About this exercise:
Word for word, restate every line of the listing that follows.
= Beginning of Section =
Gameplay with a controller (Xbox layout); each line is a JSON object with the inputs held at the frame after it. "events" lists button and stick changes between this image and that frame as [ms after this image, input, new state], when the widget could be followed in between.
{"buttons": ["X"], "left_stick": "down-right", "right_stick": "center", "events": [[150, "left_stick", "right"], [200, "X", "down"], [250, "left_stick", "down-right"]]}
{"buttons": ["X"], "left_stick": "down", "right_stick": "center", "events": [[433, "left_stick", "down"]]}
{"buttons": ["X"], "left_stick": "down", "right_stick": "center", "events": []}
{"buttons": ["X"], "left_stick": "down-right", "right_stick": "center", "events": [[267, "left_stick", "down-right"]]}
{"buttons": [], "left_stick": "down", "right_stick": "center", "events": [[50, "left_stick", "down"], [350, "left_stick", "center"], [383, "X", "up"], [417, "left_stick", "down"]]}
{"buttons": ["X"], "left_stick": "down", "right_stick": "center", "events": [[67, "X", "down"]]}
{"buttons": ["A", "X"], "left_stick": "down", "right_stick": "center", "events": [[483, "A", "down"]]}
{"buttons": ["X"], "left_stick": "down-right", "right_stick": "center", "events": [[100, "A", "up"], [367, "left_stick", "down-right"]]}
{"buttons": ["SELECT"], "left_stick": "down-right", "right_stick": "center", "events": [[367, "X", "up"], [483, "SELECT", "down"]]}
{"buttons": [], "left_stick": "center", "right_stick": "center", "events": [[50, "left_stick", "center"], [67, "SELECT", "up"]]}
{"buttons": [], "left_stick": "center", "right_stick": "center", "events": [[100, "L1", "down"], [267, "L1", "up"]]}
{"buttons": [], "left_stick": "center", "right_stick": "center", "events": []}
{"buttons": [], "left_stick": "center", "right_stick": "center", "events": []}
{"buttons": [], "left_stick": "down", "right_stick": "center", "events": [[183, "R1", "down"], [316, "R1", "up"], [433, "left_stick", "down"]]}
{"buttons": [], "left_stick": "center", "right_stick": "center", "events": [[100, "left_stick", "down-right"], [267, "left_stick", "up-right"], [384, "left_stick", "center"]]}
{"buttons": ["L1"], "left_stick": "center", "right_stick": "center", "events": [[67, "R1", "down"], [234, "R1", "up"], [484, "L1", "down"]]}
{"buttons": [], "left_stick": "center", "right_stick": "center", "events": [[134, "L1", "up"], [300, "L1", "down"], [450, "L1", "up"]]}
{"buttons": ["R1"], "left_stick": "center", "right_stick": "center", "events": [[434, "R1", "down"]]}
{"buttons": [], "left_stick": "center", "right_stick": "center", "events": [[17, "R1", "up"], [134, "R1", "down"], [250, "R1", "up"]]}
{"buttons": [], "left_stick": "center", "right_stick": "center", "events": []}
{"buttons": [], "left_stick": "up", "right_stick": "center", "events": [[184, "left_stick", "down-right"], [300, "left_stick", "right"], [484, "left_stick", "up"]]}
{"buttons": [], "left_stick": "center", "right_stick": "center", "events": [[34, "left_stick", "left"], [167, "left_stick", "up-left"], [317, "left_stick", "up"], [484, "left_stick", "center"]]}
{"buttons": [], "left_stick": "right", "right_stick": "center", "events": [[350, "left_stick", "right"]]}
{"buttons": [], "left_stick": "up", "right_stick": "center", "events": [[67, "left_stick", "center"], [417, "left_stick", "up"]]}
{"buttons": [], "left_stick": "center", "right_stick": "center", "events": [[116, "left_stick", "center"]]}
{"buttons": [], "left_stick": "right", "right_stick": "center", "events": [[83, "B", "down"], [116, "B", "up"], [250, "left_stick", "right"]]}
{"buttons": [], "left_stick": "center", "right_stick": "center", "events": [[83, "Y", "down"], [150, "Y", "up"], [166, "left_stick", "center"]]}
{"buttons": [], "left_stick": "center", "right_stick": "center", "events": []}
= End of Section =
Solution for this problem:
Gameplay with a controller (Xbox layout); each line is a JSON object with the inputs held at the frame after it. "events" lists button and stick changes between this image and that frame as [ms after this image, input, new state], when the widget could be followed in between.
{"buttons": ["X"], "left_stick": "down-right", "right_stick": "center", "events": [[150, "left_stick", "right"], [200, "X", "down"], [250, "left_stick", "down-right"]]}
{"buttons": ["X"], "left_stick": "down", "right_stick": "center", "events": [[433, "left_stick", "down"]]}
{"buttons": ["X"], "left_stick": "down", "right_stick": "center", "events": []}
{"buttons": ["X"], "left_stick": "down-right", "right_stick": "center", "events": [[267, "left_stick", "down-right"]]}
{"buttons": [], "left_stick": "down", "right_stick": "center", "events": [[50, "left_stick", "down"], [350, "left_stick", "center"], [383, "X", "up"], [417, "left_stick", "down"]]}
{"buttons": ["X"], "left_stick": "down", "right_stick": "center", "events": [[67, "X", "down"]]}
{"buttons": ["A", "X"], "left_stick": "down", "right_stick": "center", "events": [[483, "A", "down"]]}
{"buttons": ["X"], "left_stick": "down-right", "right_stick": "center", "events": [[100, "A", "up"], [367, "left_stick", "down-right"]]}
{"buttons": ["SELECT"], "left_stick": "down-right", "right_stick": "center", "events": [[367, "X", "up"], [483, "SELECT", "down"]]}
{"buttons": [], "left_stick": "center", "right_stick": "center", "events": [[50, "left_stick", "center"], [67, "SELECT", "up"]]}
{"buttons": [], "left_stick": "center", "right_stick": "center", "events": [[100, "L1", "down"], [267, "L1", "up"]]}
{"buttons": [], "left_stick": "center", "right_stick": "center", "events": []}
{"buttons": [], "left_stick": "center", "right_stick": "center", "events": []}
{"buttons": [], "left_stick": "down", "right_stick": "center", "events": [[183, "R1", "down"], [316, "R1", "up"], [433, "left_stick", "down"]]}
{"buttons": [], "left_stick": "center", "right_stick": "center", "events": [[100, "left_stick", "down-right"], [267, "left_stick", "up-right"], [384, "left_stick", "center"]]}
{"buttons": ["L1"], "left_stick": "center", "right_stick": "center", "events": [[67, "R1", "down"], [234, "R1", "up"], [484, "L1", "down"]]}
{"buttons": [], "left_stick": "center", "right_stick": "center", "events": [[134, "L1", "up"], [300, "L1", "down"], [450, "L1", "up"]]}
{"buttons": ["R1"], "left_stick": "center", "right_stick": "center", "events": [[434, "R1", "down"]]}
{"buttons": [], "left_stick": "center", "right_stick": "center", "events": [[17, "R1", "up"], [134, "R1", "down"], [250, "R1", "up"]]}
{"buttons": [], "left_stick": "center", "right_stick": "center", "events": []}
{"buttons": [], "left_stick": "up", "right_stick": "center", "events": [[184, "left_stick", "down-right"], [300, "left_stick", "right"], [484, "left_stick", "up"]]}
{"buttons": [], "left_stick": "center", "right_stick": "center", "events": [[34, "left_stick", "left"], [167, "left_stick", "up-left"], [317, "left_stick", "up"], [484, "left_stick", "center"]]}
{"buttons": [], "left_stick": "right", "right_stick": "center", "events": [[350, "left_stick", "right"]]}
{"buttons": [], "left_stick": "up", "right_stick": "center", "events": [[67, "left_stick", "center"], [417, "left_stick", "up"]]}
{"buttons": [], "left_stick": "center", "right_stick": "center", "events": [[116, "left_stick", "center"]]}
{"buttons": [], "left_stick": "right", "right_stick": "center", "events": [[83, "B", "down"], [116, "B", "up"], [250, "left_stick", "right"]]}
{"buttons": [], "left_stick": "center", "right_stick": "center", "events": [[83, "Y", "down"], [150, "Y", "up"], [166, "left_stick", "center"]]}
{"buttons": [], "left_stick": "center", "right_stick": "center", "events": []}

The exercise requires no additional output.